5. Summary and Discussion

This part comes from http://www.cad.zju.edu.cn/home/chenlu/pca.htm

One of the great benefits of PCA technology is the dimensionality reduction of data processing. We can sort out the importance of the newly-obtained "principal" vectors, take the most important part of the previous one, and omit the later dimensions to reduce the dimensionality to simplify the model or compress the data. At the same time, the maximum amount of information to maintain the original data.

One of the great advantages of PCA technology is that it is completely free of parameter constraints. In the process of PCA calculation, there is no need of artificial parameters or any empirical model to intervene the calculation, the final result is only related to data, and the user is independent.
However, this can also be seen as a disadvantage. If the user has some prior knowledge of the observed objects and has mastered some of the characteristics of the data, it is not possible to intervene in the process through parameterization and other methods, which may not get the desired effect and the efficiency is not high.

Figure 4: The black dots represent the sampled data and are arranged into the shape of the turntable.
It is easy to imagine that the main element of the data is the rotation angle.

In the example in table 4, the PCA finds the principal element will be. But this is obviously not the optimal and most simplified of the principal elements. There is a nonlinear relationship between them. According to the prior knowledge, the rotation angle is the optimal principal element (analogy polar coordinate). In this case, the PCA will fail. However, if a priori knowledge is added to a certain sort of data, the data can be converted into a linear space. This kind of pre-non-linear transformation of data based on prior knowledge becomes kernel-PCA, which expands the scope of the problem that PCA can deal with and can combine some priori constraints, it is a popular method.
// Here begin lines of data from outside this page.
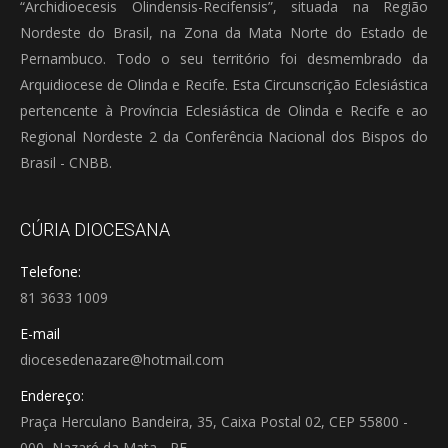
“Archidioecesis Olindensis-Recifensis”, situada na Região
Nordeste do Brasil, na Zona da Mata Norte do Estado de
Pernambuco. Todo o seu território foi desmembrado da
Arquidiocese de Olinda e Recife. Esta Circunscrição Eclesiástica
pertencente à Província Eclesiástica de Olinda e Recife e ao
Regional Nordeste 2 da Conferência Nacional dos Bispos do
Brasil - CNBB.
CÚRIA DIOCESANA
Telefone:
81 3633 1009
E-mail
diocesedenazare@hotmail.com
Endereço:
Praça Herculano Bandeira, 35, Caixa Postal 02, CEP 55800 -
000, Nazaré da Mata - PE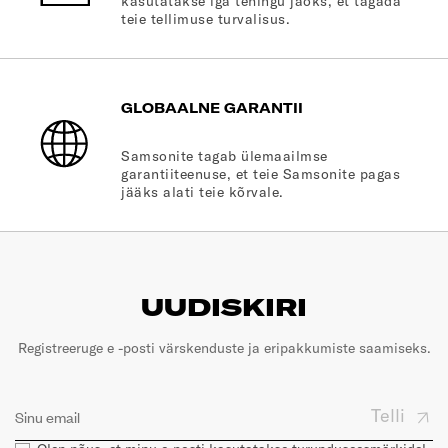
kasutatakse iga tehingu jaoks, et tagada
teie tellimuse turvalisus.
GLOBAALNE GARANTII
Samsonite tagab ülemaailmse
garantiiteenuse, et teie Samsonite pagas
jääks alati teie kõrvale.
UUDISKIRI
Registreeruge e -posti värskenduste ja eripakkumiste saamiseks.
Telli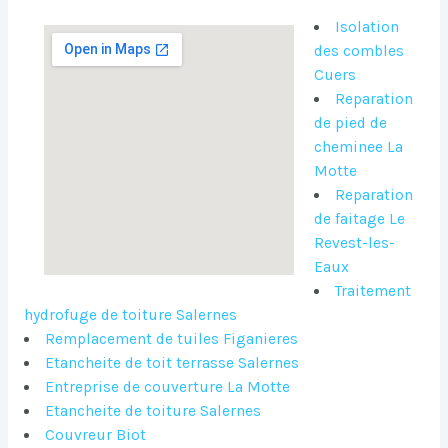
Isolation
des combles
Cuers
Reparation
de pied de
cheminee La
Motte
Reparation
de faitage Le
Revest-les-
Eaux
Traitement
hydrofuge de toiture Salernes
Remplacement de tuiles Figanieres
Etancheite de toit terrasse Salernes
Entreprise de couverture La Motte
Etancheite de toiture Salernes
Couvreur Biot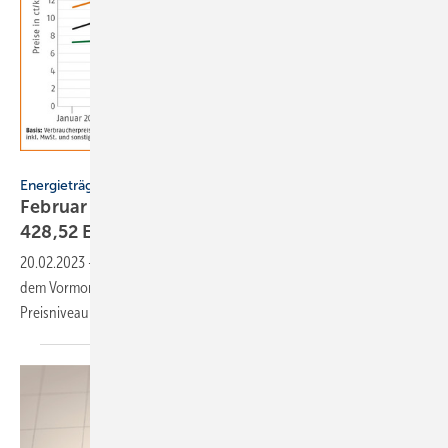
Deutsches Pelletinstitut
Energieträger
Februar 2023: Holzpelletpreis sinkt deutlich auf
428,52
Euro
20.02.2023
-
Der Preis für Holzpellets ist im Februar 2023 gegenüber
dem Vormonat um 14,6 % auf 428,52 Euro/t deutlich gesunken. Das
Preisniveau ist aber weiterhin
hoch.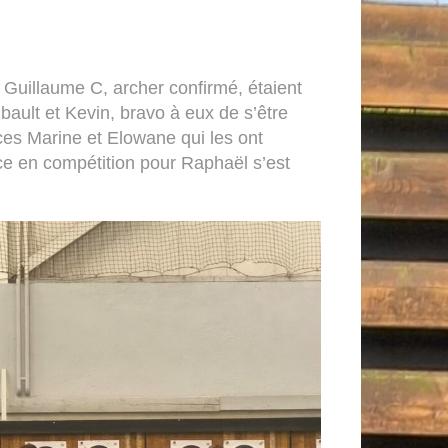
Guillaume C, archer confirmé, étaient
ault et Kevin, bravo à eux de s’être
ices Marine et Elowane qui les ont
ce en compétition pour Raphaël s’est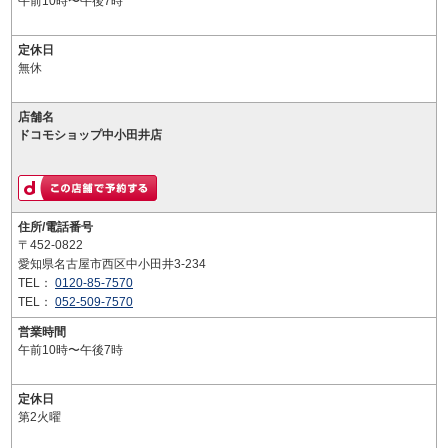
午前10時〜午後7時
定休日
無休
店舗名
ドコモショップ中小田井店
住所/電話番号
〒452-0822
愛知県名古屋市西区中小田井3-234
TEL：
0120-85-7570
TEL：
052-509-7570
営業時間
午前10時〜午後7時
定休日
第2火曜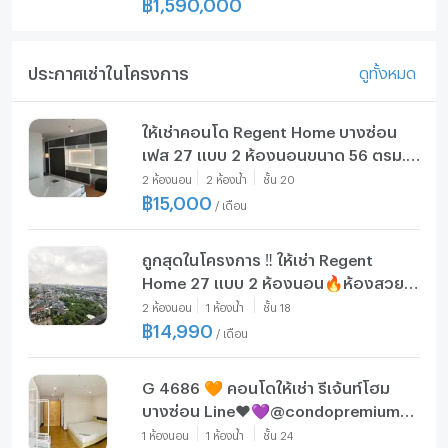
฿
1,590,000
ประกาศเช่าในโครงการ
ดูทั้งหมด
ให้เช่าคอนโด Regent Home บางซ่อน
เฟส 27 แบบ 2 ห้องนอนขนาด 56 ตรม.
ราคา 15,000 บาท
2
ห้องนอน
2
ห้องน้ำ
ชั้น
20
฿
15,000
/
เดือน
ถูกสุดในโครงการ ‼️ ให้เช่า Regent
Home 27 แบบ 2 ห้องนอน🔥ห้องสวย
เฟอร์ครบจัดเต็ม+มีเครื่องซักผ้า
2
ห้องนอน
1
ห้องน้ำ
ชั้น
18
฿
14,990
/
เดือน
G 4686 🧡 คอนโดให้เช่า รีเจ้นท์โฮม
บางซ่อน Line❤️💜@condopremium💜
❤️ว่างพร้อมอยู่⬛🟨 📞 065 695 3645
1
ห้องนอน
1
ห้องน้ำ
ชั้น
24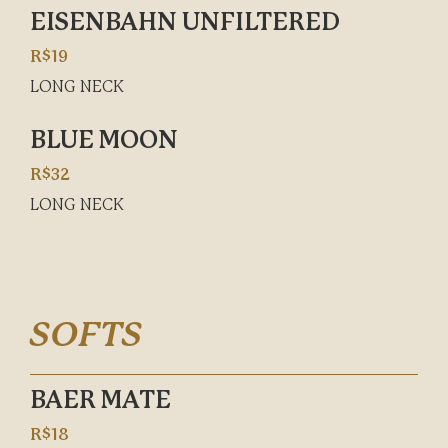
EISENBAHN UNFILTERED
R$19
LONG NECK
BLUE MOON
R$32
LONG NECK
SOFTS
BAER MATE
R$18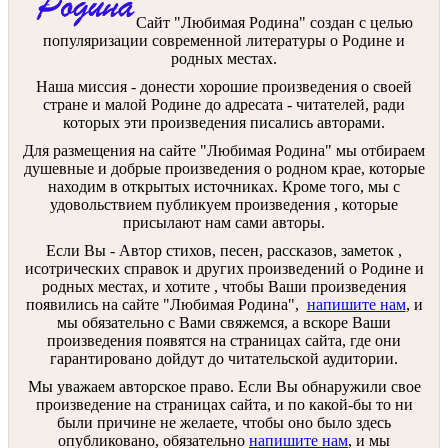
Сайт "Любимая Родина" создан c целью
популяризации современной литературы о Родине и
родных местах.
Наша миссия - донести хорошие произведения о своей
стране и малой Родине до адресата - читателей, ради
которых эти произведения писались авторами.
Для размещения на сайте "Любимая Родина" мы отбираем
душевные и добрые произведения о родном крае, которые
находим в открытых источниках. Кроме того, мы с
удовольствием публикуем произведения , которые
присылают нам сами авторы.
Если Вы - Автор стихов, песен, рассказов, заметок ,
исотрических справок и других произведений о Родине и
родных местах, и хотите , чтобы Ваши произведения
появились на сайте "Любимая Родина",
напишите нам
, и
мы обязательно с Вами свяжемся, а вскоре Ваши
произведения появятся на страницах сайта, где они
гарантировано дойдут до читательской аудитории.
Мы уважаем авторское право. Если Вы обнаружили свое
произведение на страницах сайта, и по какой-бы то ни
были причине не желаете, чтобы оно было здесь
опубликовано, обязательно
напишите нам
, и мы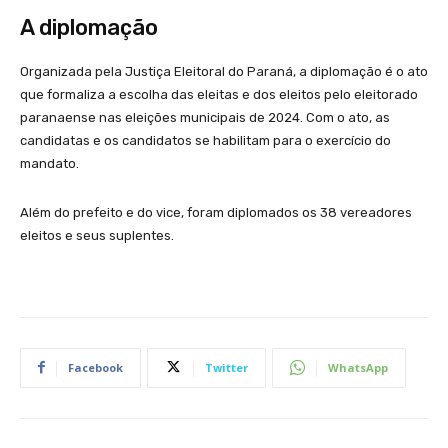
A diplomação
Organizada pela Justiça Eleitoral do Paraná, a diplomação é o ato
que formaliza a escolha das eleitas e dos eleitos pelo eleitorado
paranaense nas eleições municipais de 2024. Com o ato, as
candidatas e os candidatos se habilitam para o exercício do
mandato.
Além do prefeito e do vice, foram diplomados os 38 vereadores
eleitos e seus suplentes.
Facebook
Twitter
WhatsApp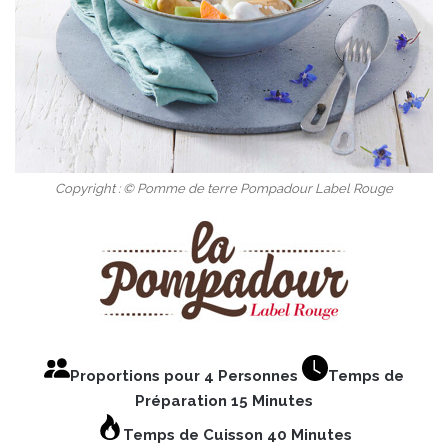
Copyright : © Pomme de terre Pompadour Label Rouge
Proportions pour 4 Personnes
Temps de
Préparation 15 Minutes
Temps de Cuisson 40 Minutes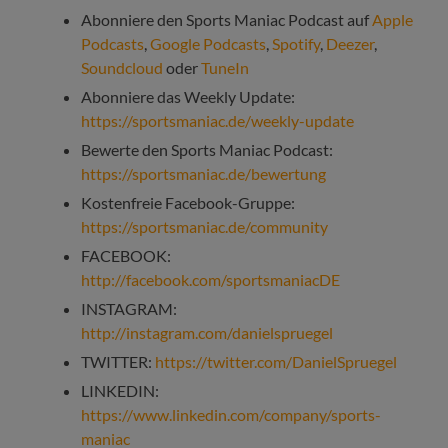
Abonniere den Sports Maniac Podcast auf
Apple
Podcasts
,
Google Podcasts
,
Spotify
,
Deezer
,
Soundcloud
oder
TuneIn
Abonniere das Weekly Update:
https://sportsmaniac.de/weekly-update
Bewerte den Sports Maniac Podcast:
https://sportsmaniac.de/bewertung
Kostenfreie Facebook-Gruppe:
https://sportsmaniac.de/community
FACEBOOK:
http://facebook.com/sportsmaniacDE
INSTAGRAM:
http://instagram.com/danielspruegel
TWITTER:
https://twitter.com/DanielSpruegel
LINKEDIN:
https://www.linkedin.com/company/sports-
maniac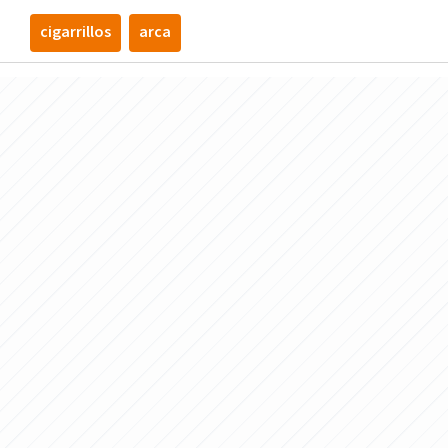
cigarrillos
arca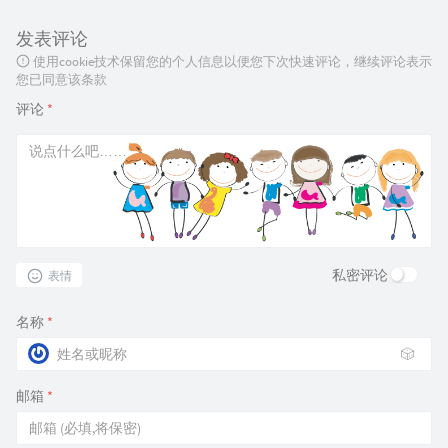
发表评论
使用cookie技术保留您的个人信息以便您下次快速评论，继续评论表示
您已同意该条款
评论
*
私密评论
表情
名称
*
🎲
邮箱
*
Sometimes the distribution of data does not satisfy the Gaussian distribution. As shown in table 5, the principal elements derived by the PCA method may not be optimal in the case of non-Gaussian distributions. Variance can not be used as a measure of importance when looking for a principal element. To choose the appropriate description of the fully distributed variable according to the distribution of the data, and then based on the probability of distributed

To calculate the correlation of data distributions on two vectors. Equivalently, the orthogonal assumptions between the main elements are maintained, and the principal elements to be searched are also made. This class of methods is called independent principal decomposition (ICA).

Figure 5: The distribution of the data does not satisfy the Gaussian distribution, showing a distinct Doji star shape.
In this case, the direction of the most variance is not the optimal principal element direction.

In addition, PCA can also be used to predict missing elements in matrices.

6. Other References

A Tutorial on Principal-Analysis LI smith–2002

A Tutorial on Principal Component analysis J shlens

Http://www.cmlab.csie.ntu.edu.tw/~cyy/learning/tutorials/PCAMissingData.pdf

Http://www.cad.zju.edu.cn/home/chenlu/pca.htm

"Reprint" principal component Analysis (Principal)-Minimum squared error interpretation

Contact Us

The content source of this page is from Internet, which doesn't represent Alibaba Cloud's opinion; products and services mentioned on that page don't have any relationship with Alibaba Cloud. If the content of the page makes you feel confusing, please write us an email, we will handle the problem within 5 days after receiving your email.

If you find any instances of plagiarism from the community, please send an email to: info-contact@alibabacloud.com and provide relevant evidence. A staff member will contact you within 5 working days.

A Free Trial That Lets You Build Big!

Start building with 50+ products and up to 12 months usage for Elastic Compute Service

  • Sales Support

    1 on 1 presale consultation

  • After-Sales Support

    24/7 Technical Support 6 Free Tickets per Quarter Faster Response

  • Alibaba Cloud offers highly flexible support services tailored to meet your exact needs.